Mukurthi National Park
Mukurthi National Park (MNP) is a 78.46 km2 (30.3 sq mi) protected area located in the western corner of the Nilgiris Plateau west of Ootacamund hill station in the northwest corner of Tamil Nadu state in the Western Ghats mountain range of South India. The park was created to protect its keystone species, the Nilgiri tahr.
The park is characterised by montane grasslands and shrublands interspersed with sholas in a high altitude area of high rainfall, near-freezing temperatures and high winds. It is home to an array of endangered wildlife, including royal Bengal tiger and Asian elephant, but its main mammal attraction is the Nilgiri tahr. The park was previously known as Nilgiri Tahr National Park.
The park is a part of Nilgiri Biosphere Reserve, India’s first International Biosphere Reserve. As part of the Western Ghats, it is a UNESCO World Heritage Site since 1 July 2012.
Native hill tribe communities including the Toda people have harvested firewood from the sholas and grazed their animals including the hill buffalo for centuries. Indiscriminate felling of the sholas started with the establishment of British settlements in Ootacamund, Coonoor and Wellington in the early 19th century. Beginning in 1841 authorities issued contracts to bidders to fell wood from specific sholas in a ‘timber conservancy’ program. In 1868 James Breeds, commissioner of the Hills, wrote: “…unless conservancy is taken in hand and organized under some efficient system under the control of an experienced officer, the destruction of the sholas is but a question of time.
Bangitappal (Cannabis tableland), at the southwest end of the park at the confluence of two streams at the head of the Sispara Pass, used to be a halting place on the old Sispara ghat road from Kozhikode to Ooty, constructed in 1832. This pass provided a short land route for postal runners from Ooty to the west coast in the 19th century and was used for smuggling of cannabis, tobacco and later salt.A forest rest house and a trekkers shed built there in 1930 are now used by park staff and visiting researchers.
Between 1840 and 1856 plantations of several non-native tree species were introduced to the area to satisfy the fuel-wood demand. These included four wattle species (black wattle, silver wattle, green wattle and blackwood), eucalyptus, cypress, Indian long leaf pine and thorny gorse.
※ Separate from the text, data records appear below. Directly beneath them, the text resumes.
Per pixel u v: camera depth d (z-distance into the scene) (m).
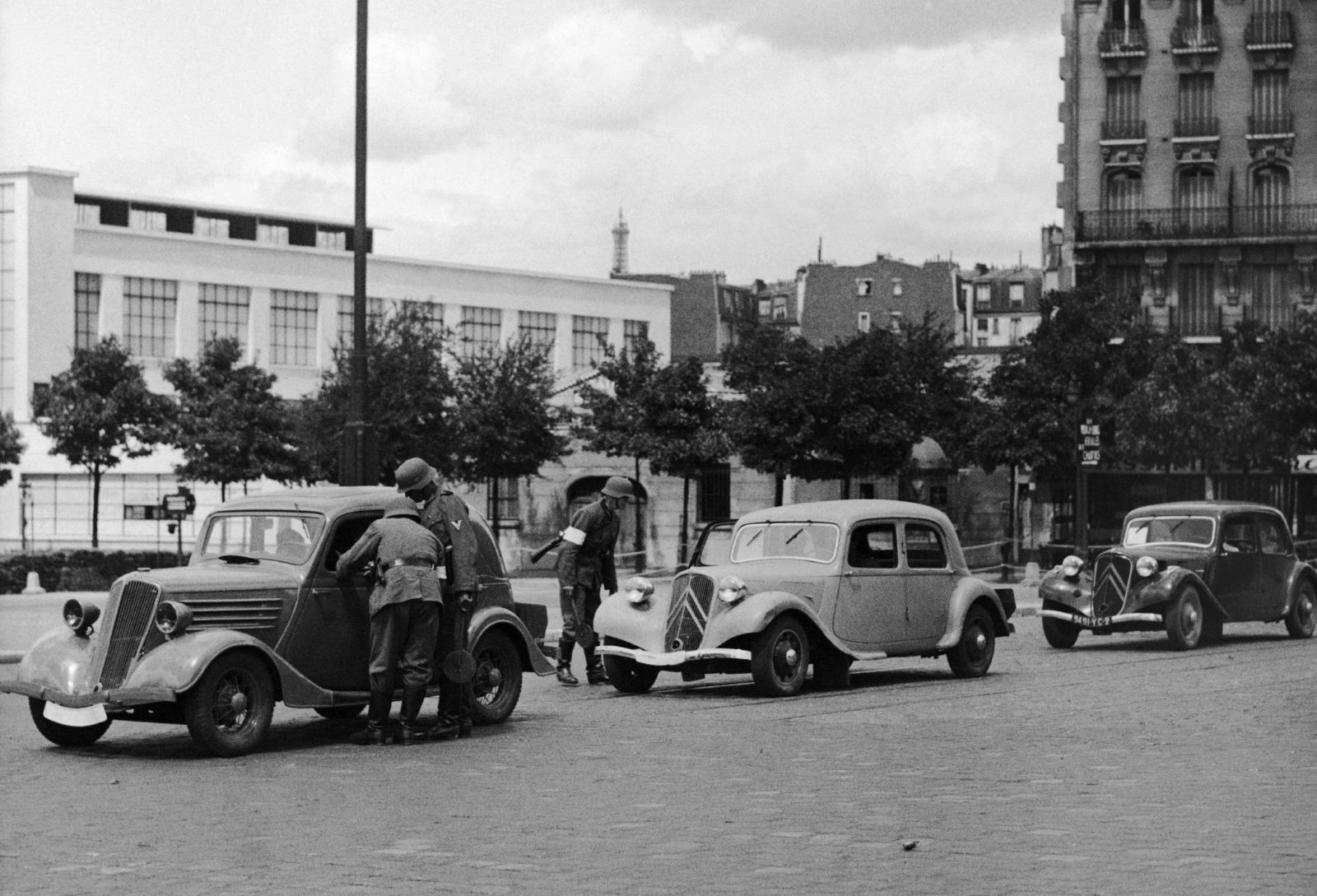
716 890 7.21
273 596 12.74
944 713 14.60
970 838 8.45
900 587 17.53
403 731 12.92
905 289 118.94
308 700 12.71
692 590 16.47
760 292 135.25
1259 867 7.57
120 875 7.78
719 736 13.07
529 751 12.31
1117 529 54.03
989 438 49.97
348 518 13.22
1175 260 63.44
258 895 7.27
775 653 16.20
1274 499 52.59
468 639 13.62
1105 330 50.81
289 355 78.94
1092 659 20.75
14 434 58.94
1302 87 62.16
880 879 7.42
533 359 52.94
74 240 72.56
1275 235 62.09
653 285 93.50
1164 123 63.44
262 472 52.38
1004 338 134.00
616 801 9.84
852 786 10.34
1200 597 22.52
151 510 62.06
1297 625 24.33
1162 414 48.91
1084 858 7.83
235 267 77.00
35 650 12.57
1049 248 108.44
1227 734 12.88
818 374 49.19
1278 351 49.97
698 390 53.53
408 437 42.97
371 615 12.88
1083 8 64.31
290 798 10.15
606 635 16.97
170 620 12.15
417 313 47.59
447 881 7.47
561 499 58.00
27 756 12.48
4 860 8.23
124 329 73.94
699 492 56.88
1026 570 42.19
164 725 14.79
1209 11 63.06
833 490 55.88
Eucalyptus became the preferred plantation tree.
Unlike the others, the wattles spread by root suckers to quickly cover large areas of native grasslands, including the Mukurthi Hills, and was declared a pest “useful for covering wastelands.”. Some black wattle plantations were maintained for the leather industry, as their bark yielded tannin.
In 1882 Inspector General of Forests, Dietrich Brandis “recommended bringing the present 1,200 acres (4.9 km2) of plantation up to 5,000 acres (20 km2) to create enormous forest blocks “…which would make any remaining sholas redundant forest resources.” The entire area of MNP, was declared as a Reserve forest in 1886.
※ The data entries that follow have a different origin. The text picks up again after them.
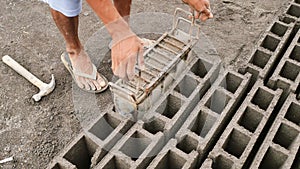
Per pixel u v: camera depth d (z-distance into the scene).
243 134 1.78
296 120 1.96
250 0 2.65
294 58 2.23
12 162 1.89
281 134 1.87
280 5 2.62
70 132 2.00
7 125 2.03
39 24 2.56
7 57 2.30
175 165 1.79
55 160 1.71
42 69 2.29
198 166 1.83
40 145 1.95
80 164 1.88
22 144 1.95
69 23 1.85
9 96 2.15
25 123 2.04
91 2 1.33
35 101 2.12
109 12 1.35
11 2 2.71
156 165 1.69
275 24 2.34
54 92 2.16
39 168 1.87
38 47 2.41
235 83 2.06
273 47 2.28
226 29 2.47
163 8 2.64
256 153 1.78
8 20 2.59
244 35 2.44
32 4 2.69
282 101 2.03
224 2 2.65
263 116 1.85
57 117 2.05
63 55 2.27
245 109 1.89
In 1920 it was suggested that 10–15 acre plots in the Kundah Hills including the present park area, “be planted up each year in places where sholas have almost or quite disappeared, the most suitable species probably being Acacia dealbata (silver wattle)”, thus replacing highly diverse endemic and stable ecosystems with an exotic monoculture supporting little animal diversity.
The area was declared as a wildlife sanctuary on 3 August 1982 and upgraded to a National Park on 15 October 1990 in order to protect the Nilgiri tahr.